■ **Records shown**
------------------------------

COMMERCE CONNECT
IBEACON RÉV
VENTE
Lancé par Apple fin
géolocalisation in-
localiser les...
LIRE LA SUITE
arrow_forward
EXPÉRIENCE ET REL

------------------------------

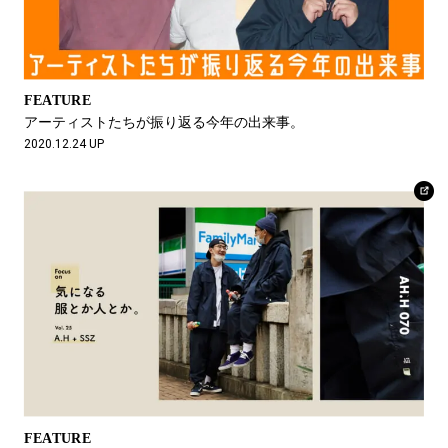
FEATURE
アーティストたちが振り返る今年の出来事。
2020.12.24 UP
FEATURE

------------------------------

■ **What you have to do**
Could you return exactly the stretch of the data above that starts at the line with "IBEACON RÉV" and ends at the line with "EXPÉRIENCE ET REL", both lines included?

■ **Response area**
IBEACON RÉV
VENTE
Lancé par Apple fin
géolocalisation in-
localiser les...
LIRE LA SUITE
arrow_forward
EXPÉRIENCE ET REL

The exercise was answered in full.